Документальной основой Книги памяти являются сведения, предоставленные многочисленными архивами. В их числе Центральный государственный архив Санкт-Петербурга, Государственный городской и областной архив и архивы районных отделов ЗАГС Санкт-Петербурга, архив городских кладбищ, а также архивы различных учреждений, организаций, предприятий, учебных заведений и др. Мемориальные записи об умерших располагаются в алфавитном порядке и содержат следующие сведения: фамилию, имя, отчество умершего, год его рождения, место проживания на момент смерти , дату смерти и место захоронения. Территориальные границы Книги - большое блокадное кольцо: города Ленинград, Кронштадт, часть Слуцкого, Всеволожского и Парголовского районов Ленинградской области — и малое кольцо блокады: Ораниенбаумский плацдарм. В нее включены сведения об умерших в годы блокады мирных жителях этих территорий. В их числе наряду с коренным населением названных мест и многочисленные беженцы из Карелии, Прибалтики и отдаленных районов Ленинградской области, оккупированных врагом.
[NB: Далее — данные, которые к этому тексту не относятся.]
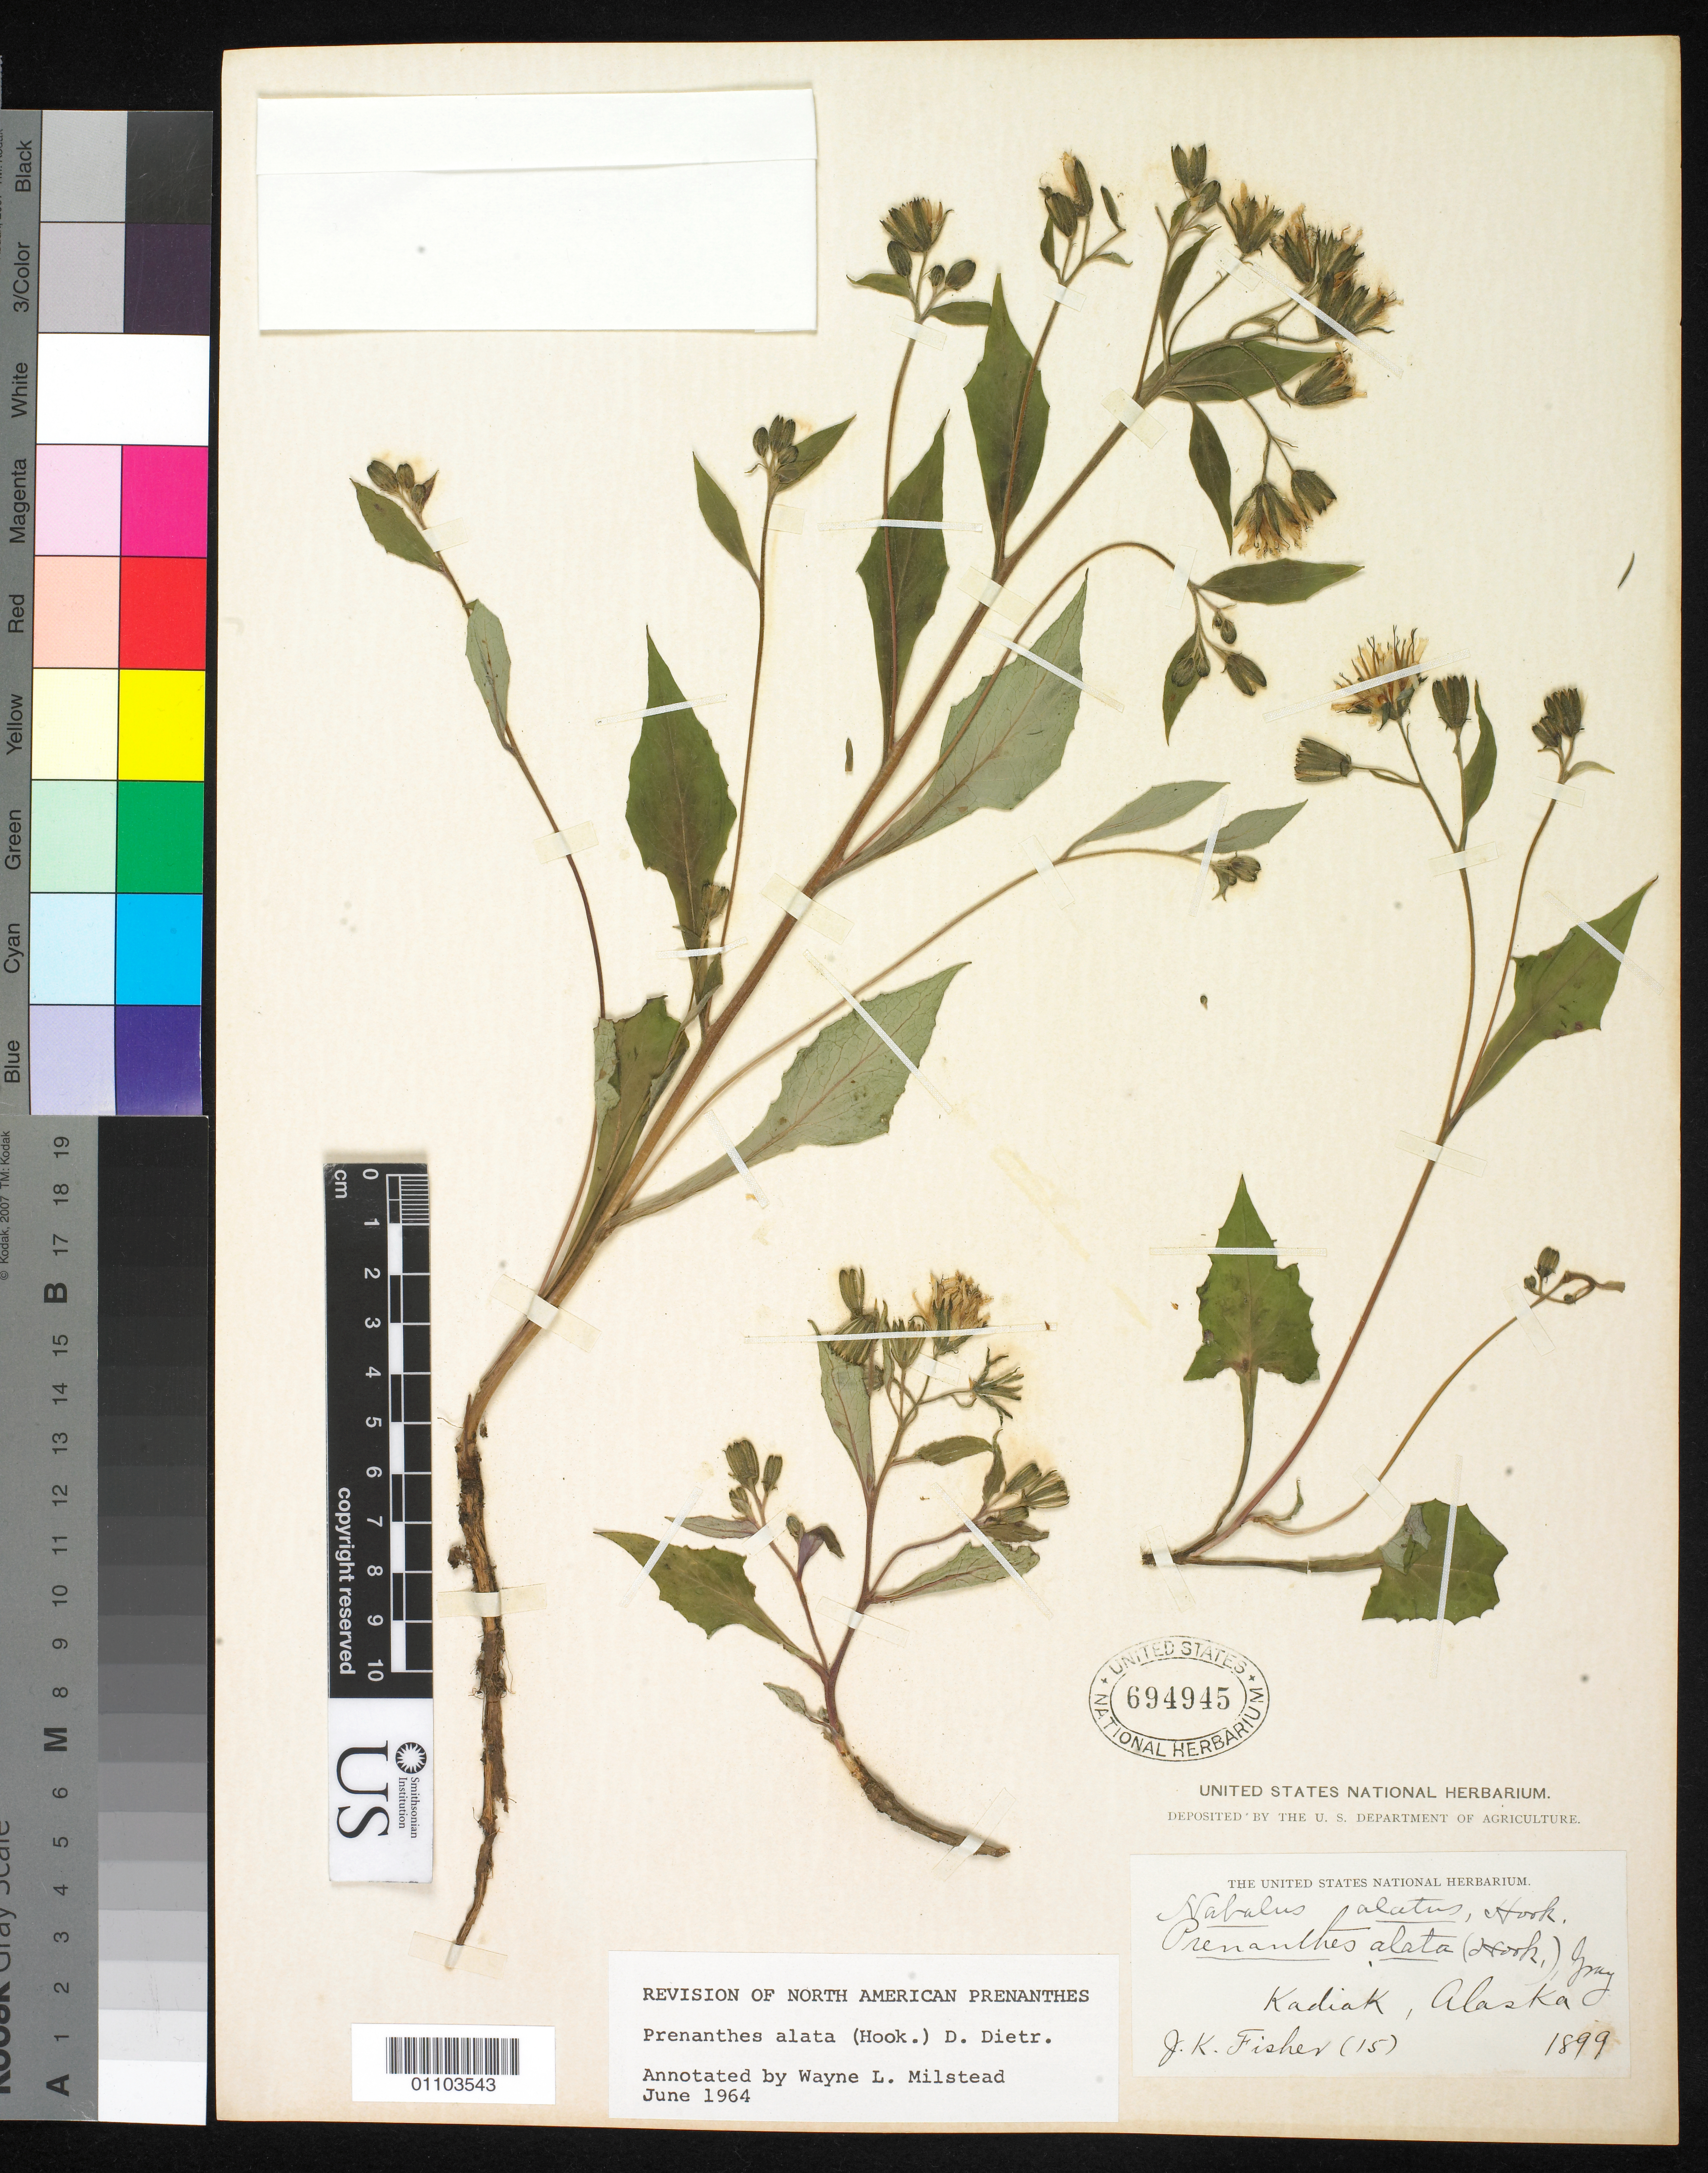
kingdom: Plantae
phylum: Tracheophyta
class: Magnoliopsida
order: Asterales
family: Asteraceae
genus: Nabalus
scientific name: Nabalus alatus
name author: Hook.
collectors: W. J. Fisher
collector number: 15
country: United States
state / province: Alaska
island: Kodiak I.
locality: Kodiak (Kadiak, Kadyak)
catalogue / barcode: US 694945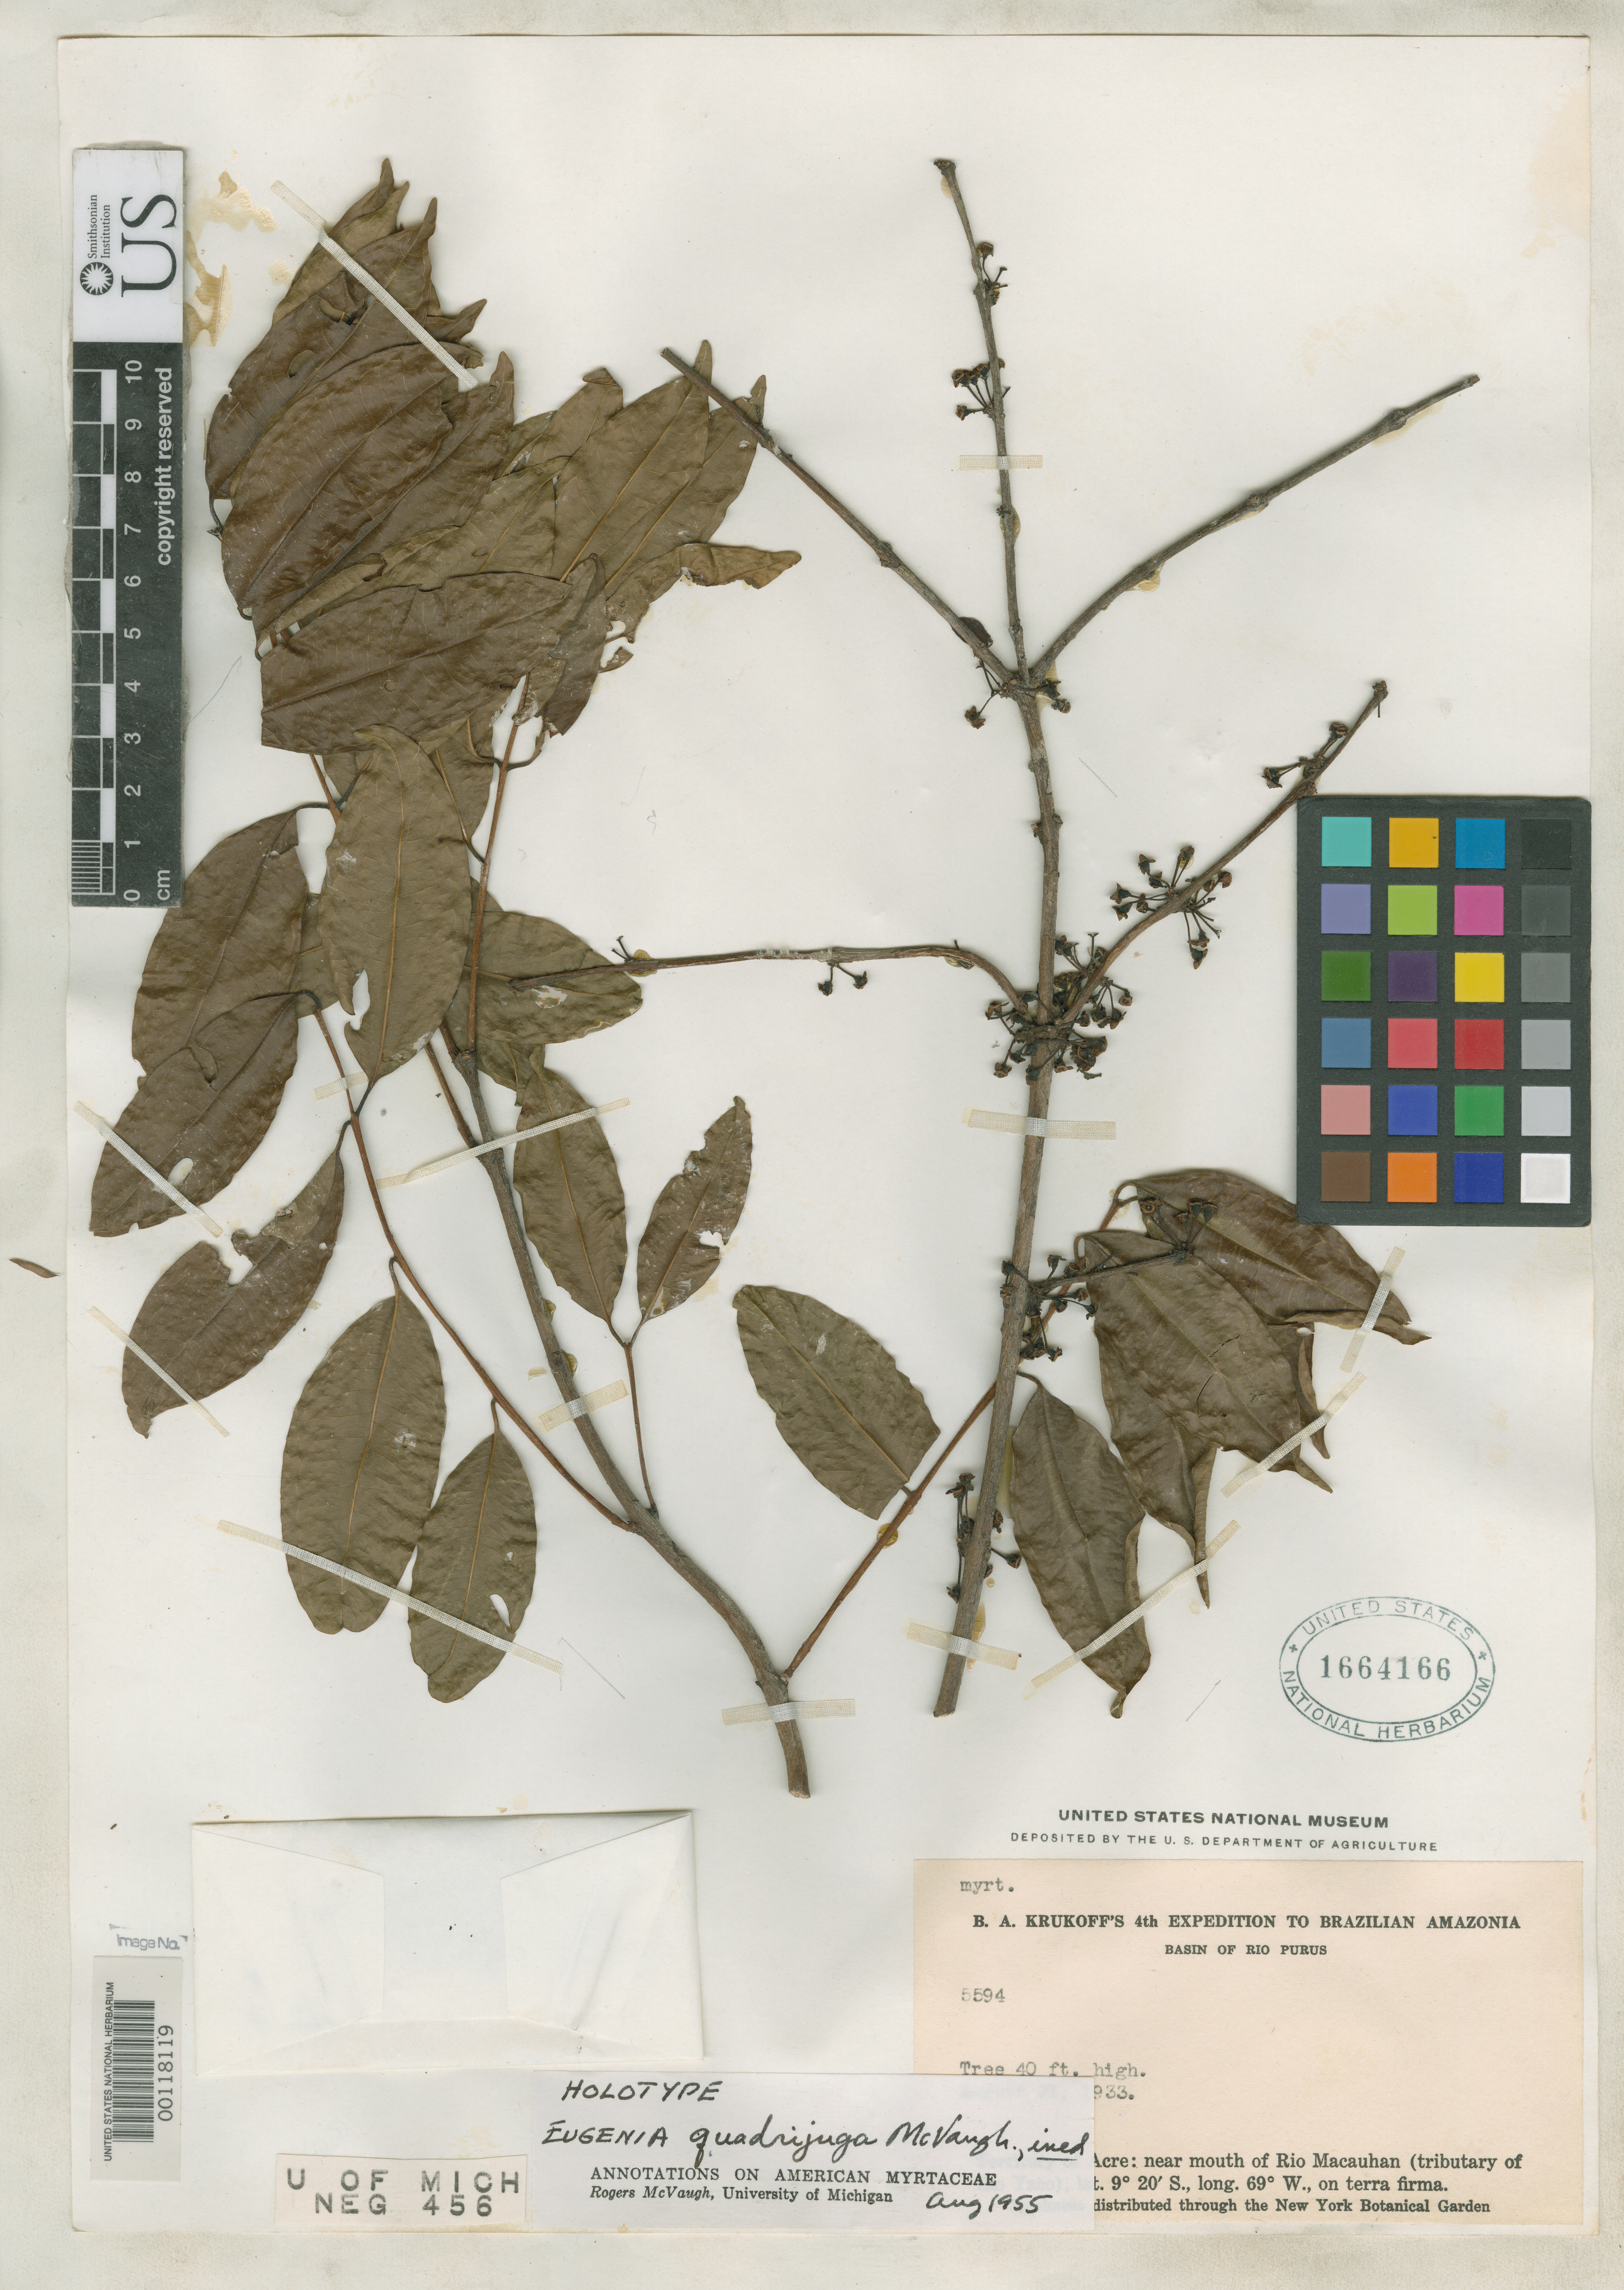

Хронологические рамки Книги памяти: 8 сентября 1941 года — 27 января 1944 года.

Базы данных блокадного Ленинграда

Книга Памяти Великой войны. Блокада Ленинграда народная книга памяти 300 судеб 300 реальных историй. Помочь может и поиск по книгам памяти. Возможно, вы не знаете точного имени своего родственника. Блокада ленинграда – рассекреченные архивы Блокада ленинграда поиск по фамилии. Эта книга – попытка создать Историю великой русской трагедии через сотни историй жизни тех, кто пережил блокаду. Раздел "Жители блокадного Ленинграда". Книга памяти: жители блокадного Ленинграда.

Читать онлайн Блокада Ленинграда. Народная книга памяти бесплатно

Горшечникова Майя Дмитриевна, ребёнок блокадного Ленинграда. Творческий конкурс позволит участникам раскрыть свои таланты, поделиться своим творчеством, посвященным блокадному Ленинграду, а также сохранить память о родственниках-героях. Сайт «Книга Памяти блокадного Ленинграда», который был запущен в 2018 году, на данный момент стал наиболее полным источником данных и подлинных архивных документов о судьбах ленинградцев, которым довелось жить. «Книга памяти блокадного Ленинграда» — масштабный проект о жителях и защитниках блокадного Ленинграда в период Великой Отечественной войны, запуск пилотной версии которого приурочен к 75-летию Победы.